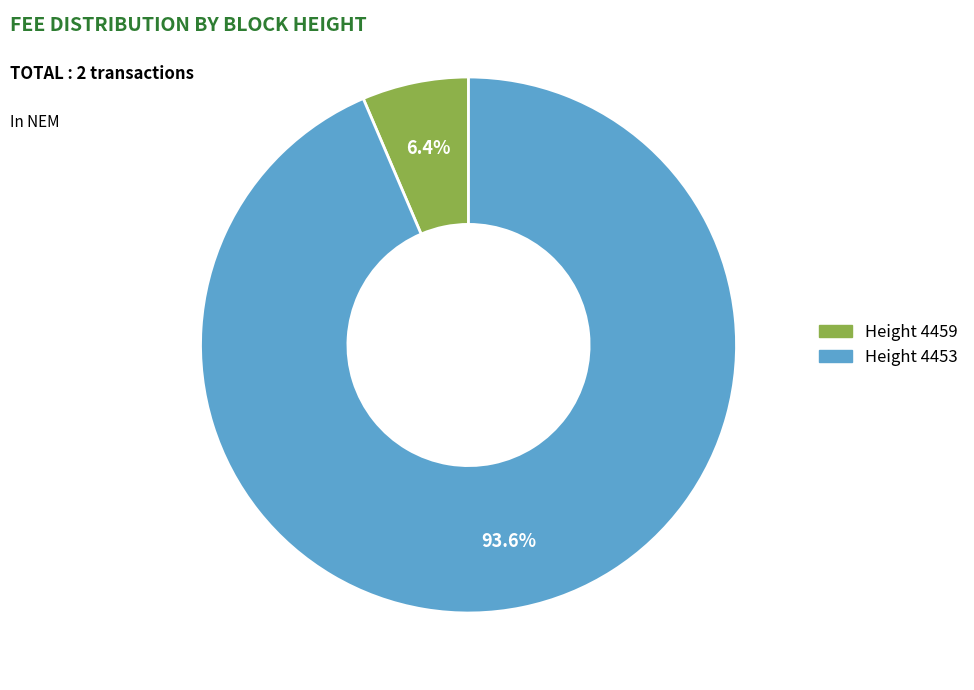

Is there any slice that represents more than half of the pie?

Yes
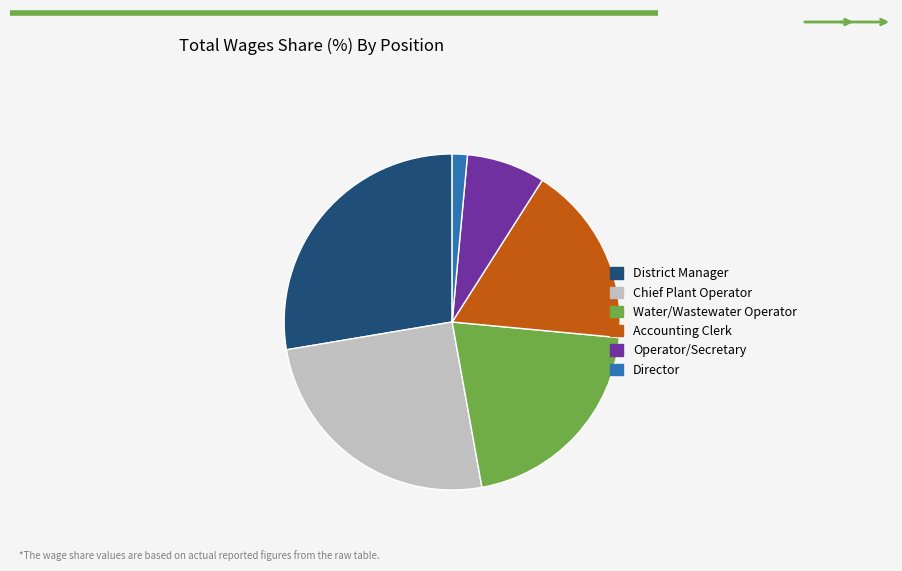

How many segments does this pie chart have?

6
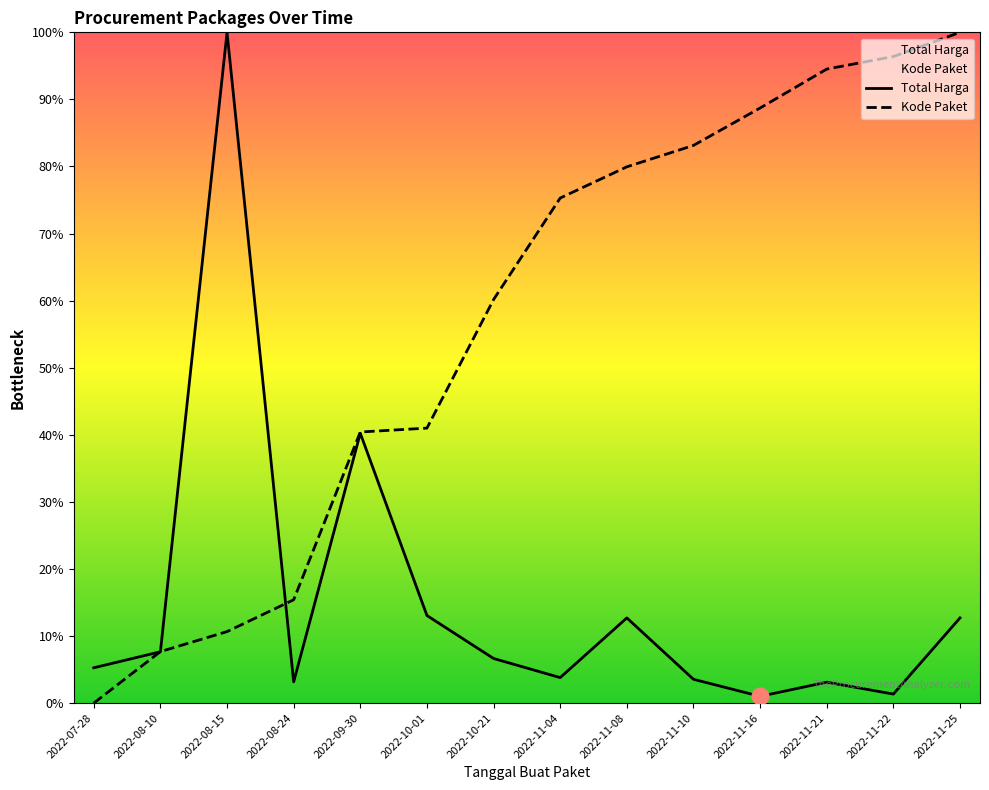

Is the value of Total Harga at 2022-10-01 greater than the value of Kode Paket at 2022-10-01?

No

^^^^^^^^^^^^^^^^

__ACTIVITY__: Rewrite all of the data above as a JSON list of strings, with one string per line. Skip blank lines and leave the pictures out.

__SOLUTION TO THIS TASK__:
[
  "Is there any slice that represents more than half of the pie?",
  "Yes",
  "How many segments does this pie chart have?",
  "6",
  "Is the value of Total Harga at 2022-10-01 greater than the value of Kode Paket at 2022-10-01?",
  "No"
]